A Solution with Integrity
In March of 2011, we began to commercially perform helium integrity testing (HIT), a new type of testing to validate single-use bags for the biopharma industry. The technology is able to isolate defects down to 10µm.

To execute the HIT process, a vessel is placed within a sealed container, connected to an inlet hole on the side of the container, and a vacuum is pulled to remove all air in it. A measured quantity of helium is then injected through the inlet. If there are any defects, the helium will escape through them into the container. Any escaped helium can be detected and quantified using mass spectrometry; the amount of helium detected correlates to the size of the defect.

In addition to being the only type of testing in the industry capable of finding defects at this level, HIT technology also has another large advantage. Instead of just being applicable to the bags, HIT technology allows testing to be carried out with all of the connectors and valves in place. This is extremely important because, as noted earlier, defects often occur at the joints of the connectors and valves. HIT technology can detect missing or half-closed connectors in a way that pressure decay testing cannot.

Focused on the Industry
HIT was initially offered as an add-on service for 2-D vessels, but market feedback made it clear that the majority of opportunities for defects arise after a bag leaves the manufacturer’s facility. We have also been investigating the licensing of HIT technology for use at biopharma manufacturing facilities.

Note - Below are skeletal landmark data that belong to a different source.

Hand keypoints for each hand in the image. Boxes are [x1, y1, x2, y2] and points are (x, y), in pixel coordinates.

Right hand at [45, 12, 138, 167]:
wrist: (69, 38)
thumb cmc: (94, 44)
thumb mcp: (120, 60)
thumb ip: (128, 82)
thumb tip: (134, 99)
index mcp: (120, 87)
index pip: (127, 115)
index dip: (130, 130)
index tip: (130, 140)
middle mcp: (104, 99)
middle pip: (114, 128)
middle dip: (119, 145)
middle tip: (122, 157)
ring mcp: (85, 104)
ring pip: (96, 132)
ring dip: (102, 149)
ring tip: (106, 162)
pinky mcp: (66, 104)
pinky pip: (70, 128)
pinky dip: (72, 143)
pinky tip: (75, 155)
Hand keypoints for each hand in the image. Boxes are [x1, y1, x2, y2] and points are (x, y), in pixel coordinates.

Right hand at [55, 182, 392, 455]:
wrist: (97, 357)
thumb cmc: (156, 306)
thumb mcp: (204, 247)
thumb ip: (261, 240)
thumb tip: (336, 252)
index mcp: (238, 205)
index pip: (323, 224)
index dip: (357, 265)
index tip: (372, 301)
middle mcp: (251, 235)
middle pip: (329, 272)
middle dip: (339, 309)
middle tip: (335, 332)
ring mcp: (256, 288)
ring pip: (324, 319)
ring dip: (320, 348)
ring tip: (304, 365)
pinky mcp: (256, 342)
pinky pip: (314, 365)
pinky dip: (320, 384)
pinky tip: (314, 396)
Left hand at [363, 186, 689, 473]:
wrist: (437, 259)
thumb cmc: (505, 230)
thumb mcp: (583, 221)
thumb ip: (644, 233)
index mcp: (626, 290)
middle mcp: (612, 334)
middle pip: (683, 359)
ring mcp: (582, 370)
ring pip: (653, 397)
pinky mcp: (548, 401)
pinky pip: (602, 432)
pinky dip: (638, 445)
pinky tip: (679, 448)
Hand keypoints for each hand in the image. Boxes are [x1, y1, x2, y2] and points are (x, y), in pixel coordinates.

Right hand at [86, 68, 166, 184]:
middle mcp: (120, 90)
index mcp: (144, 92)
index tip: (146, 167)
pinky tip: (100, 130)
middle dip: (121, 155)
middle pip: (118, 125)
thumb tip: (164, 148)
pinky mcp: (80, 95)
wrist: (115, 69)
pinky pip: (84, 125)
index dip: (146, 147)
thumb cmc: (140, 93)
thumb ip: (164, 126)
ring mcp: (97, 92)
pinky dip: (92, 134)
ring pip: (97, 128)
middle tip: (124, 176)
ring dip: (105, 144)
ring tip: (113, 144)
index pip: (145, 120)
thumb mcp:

Before it is up and running, the HIT system itself will be validated on site, with many different bag assemblies being tested,including some with deliberately introduced defects to ensure they are detected. Using this setup means that bags from any supplier can be tested and validated prior to use, so users are not tied to one supplier.

Technologies like HIT start new conversations in the industry and are helping to make strides toward reduction of risk for drug manufacturers and patients. Regardless of what type of bag is used, the bottom line is that aseptic validation is imperative to quality. The smaller the defect that can be detected, the higher the assurance of sterility maintenance for drug manufacturers.